MICHELLE McCARRON

Journal

'Travertine Sinter', what's it about?

A new body of work I just released has had some people asking questions. Some don't know what they are looking at. That's okay with me. Perhaps it could get boring if everything was so easily translated all the time. In a visual saturated world if a photograph can still make a viewer wonder, well that's good I think.  One friend wrote the following when I sent out the first batch of E Promos : "I don't know quite what I'm looking at Michelle, but these are beautiful, captivating images."  

So here's a little on what's it about. 

Travertine Sinter is a photographic exploration of the landscapes in which the origins of life inhabit. It consists of a segment of work I produced during 2015 while living in the Greater Yellowstone, Wyoming.

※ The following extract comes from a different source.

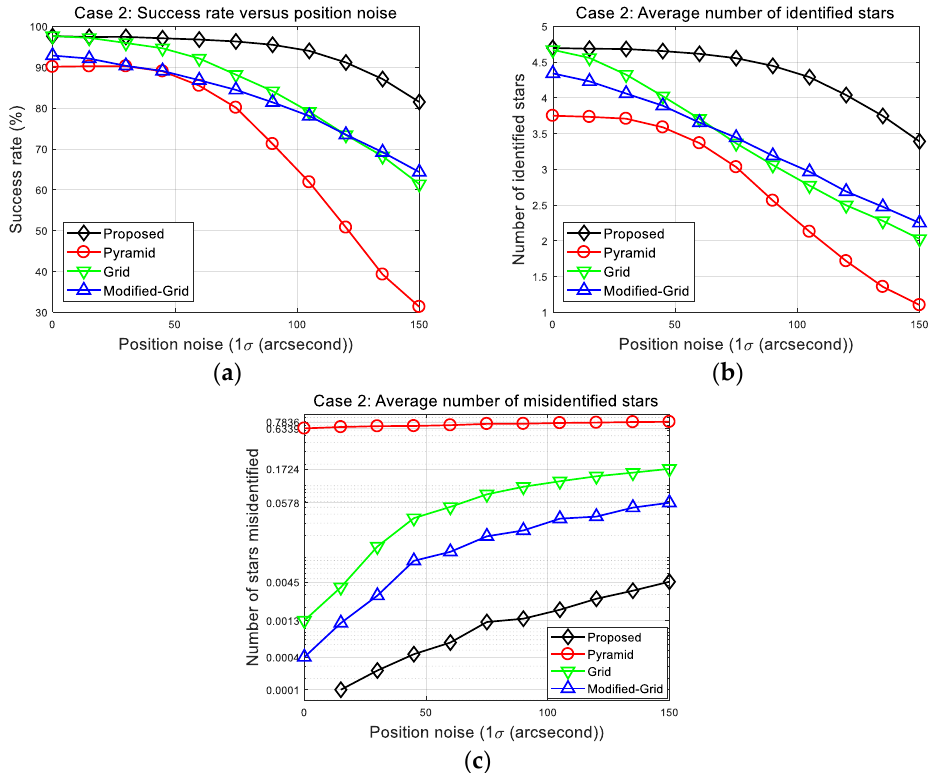
Figure 11. Case 2: ( a ) Success rates; ( b ) number of identified stars; ( c ) number of misidentified stars.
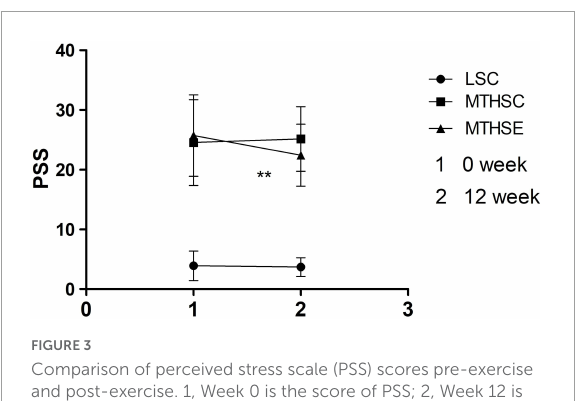
FIGURE3 Comparison of perceived stress scale (PSS) scores pre-exercise and post-exercise. 1, Week 0 is the score of PSS; 2, Week 12 is the score of PSS; PSS, self-assessed stress scale; ** p < 0.01 , compared with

My interest in photographing there arises from the desire to investigate the last wild places and interpret their significance and power as untrammeled, unaltered states. 

One of the few last remaining intact ecosystems, Yellowstone represents a catalogue of evolutionary history. At its center exists the worlds largest volcano caldera which manifests in a concentration of geothermal features in Yellowstone National Park. Around springs and mud pots under extreme heat, chemical processes combine to produce deposits of calcium carbonate in the form of travertine and sinter. These create the features seen in the photographs. The colours are produced by bacteria known as thermophiles that tolerate extreme temperatures and are thought to be some of the first organisms to exist. Thermal landscapes closely examined reveal features one might observe in a larger aerial view of the earth’s surface. As such they become mirrors of each other. 

I guess the pull for me with this work was trying to see landscape a little differently to how I'd been seeing it. It allowed me to get closer and in it's own nature drew me in. I saw the larger landscape writ small and it focused me on the origins of everything. I think that's what inspired me about this work the most.  I was also very excited about being in Yellowstone. I've travelled a lot yet I'd never seen anything quite like it.